While Rasch modeling analyses provide tests of whether a given item or person conforms to Rasch model expectations or not, the Rasch philosophy is predicted on a philosophical tenet, namely that the Rasch model is true (i.e., all item discrimination parameters are equal).  The broader measurement community uses hypothesis-driven statistical tests to select the model that best represents the world as responders report it to be. Such statistical tests will support the use of a Rasch model if it is found to most accurately model the data rather than because it is consistent with one’s beliefs about measurement.

 

TO RASCH: Rasch requires much smaller samples than other IRT models.

NOT TO RASCH: It is true that a model with fewer parameters, when compared to a model with more parameters, will require smaller samples for accurate estimation. That being said, Rasch advocates often take the idea that small samples can be effectively analyzed with Rasch models beyond reasonable boundaries.  For instance, a commonly cited table suggests 30 is the minimum sample needed for dichotomous items and 50 is the minimum required for polytomous (Likert-type) items with 5 response categories. While you can certainly submit a small sample to a Rasch modeling program and obtain results, there is no empirical evidence to support the contention that accurate item parameter estimates can be obtained from samples as small as those commonly advocated as “sufficient” by the Rasch community.

 

TO RASCH: Rasch modeling provides intuitive and informative figures, such as item-person maps, that make the analysis more accessible to non-experts.

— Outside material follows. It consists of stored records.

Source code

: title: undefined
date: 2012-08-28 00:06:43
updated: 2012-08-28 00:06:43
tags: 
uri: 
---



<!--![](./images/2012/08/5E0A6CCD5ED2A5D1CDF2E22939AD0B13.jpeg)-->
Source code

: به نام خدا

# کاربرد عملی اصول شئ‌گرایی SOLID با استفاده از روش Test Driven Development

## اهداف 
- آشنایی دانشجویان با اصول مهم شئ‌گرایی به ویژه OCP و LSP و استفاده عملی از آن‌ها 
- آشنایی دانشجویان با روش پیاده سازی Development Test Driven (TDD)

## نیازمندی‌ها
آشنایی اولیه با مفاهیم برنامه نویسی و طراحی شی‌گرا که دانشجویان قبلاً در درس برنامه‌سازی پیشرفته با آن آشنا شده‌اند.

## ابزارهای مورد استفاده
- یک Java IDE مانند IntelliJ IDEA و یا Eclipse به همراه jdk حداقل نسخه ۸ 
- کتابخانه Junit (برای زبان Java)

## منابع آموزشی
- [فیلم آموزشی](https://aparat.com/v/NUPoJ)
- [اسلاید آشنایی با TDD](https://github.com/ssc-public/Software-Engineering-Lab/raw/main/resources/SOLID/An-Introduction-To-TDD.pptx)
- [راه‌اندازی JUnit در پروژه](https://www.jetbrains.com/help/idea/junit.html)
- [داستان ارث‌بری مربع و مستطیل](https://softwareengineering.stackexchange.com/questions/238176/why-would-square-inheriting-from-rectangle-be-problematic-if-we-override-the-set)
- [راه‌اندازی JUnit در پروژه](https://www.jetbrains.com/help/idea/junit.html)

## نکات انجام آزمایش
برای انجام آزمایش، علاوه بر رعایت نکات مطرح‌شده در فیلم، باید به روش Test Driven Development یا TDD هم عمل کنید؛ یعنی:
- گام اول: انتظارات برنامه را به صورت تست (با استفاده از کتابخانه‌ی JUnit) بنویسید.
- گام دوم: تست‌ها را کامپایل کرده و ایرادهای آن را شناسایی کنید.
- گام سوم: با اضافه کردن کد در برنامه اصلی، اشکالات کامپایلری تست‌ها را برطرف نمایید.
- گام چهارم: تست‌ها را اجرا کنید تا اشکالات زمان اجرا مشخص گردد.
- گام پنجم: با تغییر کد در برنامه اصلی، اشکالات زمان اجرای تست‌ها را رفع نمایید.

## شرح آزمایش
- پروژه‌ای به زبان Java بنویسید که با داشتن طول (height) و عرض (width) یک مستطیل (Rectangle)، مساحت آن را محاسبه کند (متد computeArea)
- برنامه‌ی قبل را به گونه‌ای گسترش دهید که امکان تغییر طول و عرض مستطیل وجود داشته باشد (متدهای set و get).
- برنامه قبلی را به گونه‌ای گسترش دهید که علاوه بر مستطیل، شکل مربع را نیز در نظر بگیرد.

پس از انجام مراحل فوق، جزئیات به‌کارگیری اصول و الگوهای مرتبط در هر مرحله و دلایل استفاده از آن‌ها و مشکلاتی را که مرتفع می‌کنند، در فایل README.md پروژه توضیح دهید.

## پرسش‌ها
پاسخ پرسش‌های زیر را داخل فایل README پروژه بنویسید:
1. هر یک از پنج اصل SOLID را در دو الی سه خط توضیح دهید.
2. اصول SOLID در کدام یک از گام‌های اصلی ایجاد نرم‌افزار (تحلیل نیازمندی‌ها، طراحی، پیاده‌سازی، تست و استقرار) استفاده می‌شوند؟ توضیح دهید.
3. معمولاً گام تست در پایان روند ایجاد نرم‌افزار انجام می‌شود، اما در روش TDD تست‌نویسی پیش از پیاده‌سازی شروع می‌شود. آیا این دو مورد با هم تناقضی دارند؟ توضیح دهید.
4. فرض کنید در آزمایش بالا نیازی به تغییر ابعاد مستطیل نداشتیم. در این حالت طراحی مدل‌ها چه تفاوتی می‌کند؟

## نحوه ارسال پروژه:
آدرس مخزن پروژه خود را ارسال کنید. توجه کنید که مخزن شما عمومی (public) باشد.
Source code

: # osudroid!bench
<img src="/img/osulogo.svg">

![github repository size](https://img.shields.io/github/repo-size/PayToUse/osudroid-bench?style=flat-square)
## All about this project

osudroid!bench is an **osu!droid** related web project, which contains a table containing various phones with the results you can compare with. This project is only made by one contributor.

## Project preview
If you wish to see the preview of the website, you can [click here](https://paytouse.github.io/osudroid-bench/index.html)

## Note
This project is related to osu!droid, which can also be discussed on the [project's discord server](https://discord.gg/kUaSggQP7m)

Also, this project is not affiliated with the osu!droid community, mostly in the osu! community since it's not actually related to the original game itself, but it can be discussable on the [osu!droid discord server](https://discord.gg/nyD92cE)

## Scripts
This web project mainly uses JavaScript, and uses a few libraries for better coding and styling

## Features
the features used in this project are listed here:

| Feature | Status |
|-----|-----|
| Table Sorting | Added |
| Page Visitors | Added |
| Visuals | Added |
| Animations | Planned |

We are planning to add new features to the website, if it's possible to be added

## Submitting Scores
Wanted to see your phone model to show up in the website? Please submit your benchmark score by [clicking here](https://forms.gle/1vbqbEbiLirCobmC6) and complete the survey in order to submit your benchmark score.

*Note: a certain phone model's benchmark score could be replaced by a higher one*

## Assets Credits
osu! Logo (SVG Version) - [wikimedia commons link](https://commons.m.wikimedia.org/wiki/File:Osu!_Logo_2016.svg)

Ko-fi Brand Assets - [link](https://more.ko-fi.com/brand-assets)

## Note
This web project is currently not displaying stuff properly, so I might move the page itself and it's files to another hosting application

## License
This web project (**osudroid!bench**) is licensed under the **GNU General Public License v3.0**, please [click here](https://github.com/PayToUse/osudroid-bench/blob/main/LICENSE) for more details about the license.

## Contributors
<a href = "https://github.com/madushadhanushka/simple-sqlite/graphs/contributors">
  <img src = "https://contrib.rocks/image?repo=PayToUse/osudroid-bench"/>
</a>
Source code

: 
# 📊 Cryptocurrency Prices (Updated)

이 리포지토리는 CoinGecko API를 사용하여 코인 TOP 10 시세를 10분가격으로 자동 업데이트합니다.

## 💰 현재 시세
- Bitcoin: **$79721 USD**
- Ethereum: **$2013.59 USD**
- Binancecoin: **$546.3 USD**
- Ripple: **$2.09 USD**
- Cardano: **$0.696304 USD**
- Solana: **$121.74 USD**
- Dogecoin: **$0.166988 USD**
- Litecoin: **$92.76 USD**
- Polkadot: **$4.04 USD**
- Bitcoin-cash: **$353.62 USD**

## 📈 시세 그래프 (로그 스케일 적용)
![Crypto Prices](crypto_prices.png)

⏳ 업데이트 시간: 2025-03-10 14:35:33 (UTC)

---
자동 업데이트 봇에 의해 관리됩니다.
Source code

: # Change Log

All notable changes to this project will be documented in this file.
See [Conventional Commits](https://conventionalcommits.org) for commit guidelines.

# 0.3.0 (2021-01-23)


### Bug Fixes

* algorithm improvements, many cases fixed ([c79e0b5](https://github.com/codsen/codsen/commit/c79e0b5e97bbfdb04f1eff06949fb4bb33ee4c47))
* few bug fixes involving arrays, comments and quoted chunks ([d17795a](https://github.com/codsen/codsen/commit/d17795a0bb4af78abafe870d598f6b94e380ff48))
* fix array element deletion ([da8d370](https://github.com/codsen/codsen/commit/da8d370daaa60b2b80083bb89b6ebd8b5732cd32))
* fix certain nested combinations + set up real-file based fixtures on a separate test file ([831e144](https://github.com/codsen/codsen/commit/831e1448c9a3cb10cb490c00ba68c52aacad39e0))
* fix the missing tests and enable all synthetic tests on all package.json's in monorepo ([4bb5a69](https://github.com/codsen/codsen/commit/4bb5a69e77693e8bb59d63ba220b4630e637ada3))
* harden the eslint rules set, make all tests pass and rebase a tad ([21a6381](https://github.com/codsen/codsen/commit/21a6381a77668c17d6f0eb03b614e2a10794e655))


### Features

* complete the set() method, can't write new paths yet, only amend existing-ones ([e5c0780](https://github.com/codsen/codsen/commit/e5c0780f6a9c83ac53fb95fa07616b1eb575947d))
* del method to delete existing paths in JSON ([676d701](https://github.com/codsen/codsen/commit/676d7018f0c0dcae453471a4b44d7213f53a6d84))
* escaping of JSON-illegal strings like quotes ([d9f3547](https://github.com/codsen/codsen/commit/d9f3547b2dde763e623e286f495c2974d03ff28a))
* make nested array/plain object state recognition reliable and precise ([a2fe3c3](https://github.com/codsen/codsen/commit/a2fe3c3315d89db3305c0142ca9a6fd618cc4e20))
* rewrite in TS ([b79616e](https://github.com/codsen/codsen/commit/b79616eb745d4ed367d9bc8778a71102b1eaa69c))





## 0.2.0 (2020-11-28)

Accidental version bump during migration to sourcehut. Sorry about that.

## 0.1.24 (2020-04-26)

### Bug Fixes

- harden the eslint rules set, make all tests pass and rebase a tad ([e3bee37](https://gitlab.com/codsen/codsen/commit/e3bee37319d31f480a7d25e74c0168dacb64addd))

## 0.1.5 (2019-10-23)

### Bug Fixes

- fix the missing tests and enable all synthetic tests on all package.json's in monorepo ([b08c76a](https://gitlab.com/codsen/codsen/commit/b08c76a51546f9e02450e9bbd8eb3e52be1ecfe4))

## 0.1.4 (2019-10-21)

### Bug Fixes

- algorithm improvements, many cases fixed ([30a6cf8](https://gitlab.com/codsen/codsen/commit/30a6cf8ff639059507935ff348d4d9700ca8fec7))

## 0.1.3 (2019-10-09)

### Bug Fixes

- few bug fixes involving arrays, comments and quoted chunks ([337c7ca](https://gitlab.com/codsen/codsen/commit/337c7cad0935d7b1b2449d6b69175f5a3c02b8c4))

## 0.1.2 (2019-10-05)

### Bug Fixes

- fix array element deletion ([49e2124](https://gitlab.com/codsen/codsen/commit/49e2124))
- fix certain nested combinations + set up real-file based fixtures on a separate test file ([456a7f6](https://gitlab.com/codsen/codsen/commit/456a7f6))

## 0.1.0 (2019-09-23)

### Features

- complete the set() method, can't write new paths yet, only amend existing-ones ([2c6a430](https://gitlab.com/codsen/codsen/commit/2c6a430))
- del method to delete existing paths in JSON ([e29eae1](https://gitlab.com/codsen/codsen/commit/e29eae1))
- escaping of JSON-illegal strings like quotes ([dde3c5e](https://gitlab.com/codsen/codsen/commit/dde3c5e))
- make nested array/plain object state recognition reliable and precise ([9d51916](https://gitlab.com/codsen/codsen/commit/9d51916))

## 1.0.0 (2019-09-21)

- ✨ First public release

NOT TO RASCH: Item-person maps, which plot the estimated difficulty parameters against the estimated person parameters, are not unique to Rasch models. Such plots may be constructed from the item and person parameter estimates of any IRT model. For example, the item-person map below is from a flexMIRT® graded response model analysis of 18 items, each with 5 categories, estimated using a sample of 3000.

item-person map

 

TO RASCH: The Rasch family of models makes no assumptions about the ability distribution, which most other IRT models do.

NOT TO RASCH: Contrary to the word on the street, non-Rasch IRT models do not make any assumptions regarding the ability distribution. The estimation method historically used to obtain parameter estimates does make assumptions regarding the ability distribution for statistical convenience, but these assumptions are not required given the advancement in statistical theory and computing resources over the last several decades. For instance, the use of empirical histograms or Ramsay Curve Item Response Theory, neither of which make assumptions regarding the shape of the ability distribution, are now readily available in commercial IRT software programs, such as flexMIRT®.

 

TO RASCH: The use of Rasch modeling prior to the typical quantitative phase of scale development can help establish content validity of a developing scale/PRO.

NOT TO RASCH: From Mike Linacre, “Rasch is not concerned with content validity […]. Rasch cannot know what is and what is not included in the content area.” Further discussion of this topic inevitably reverts back to the small sample size issue addressed earlier.

As advised by Polonious, “This above all: to thine own self be true.”  If you adhere to the Rasch philosophy of measurement than, by all means, use Rasch models. But as for me and my house, we shall serve the BIC.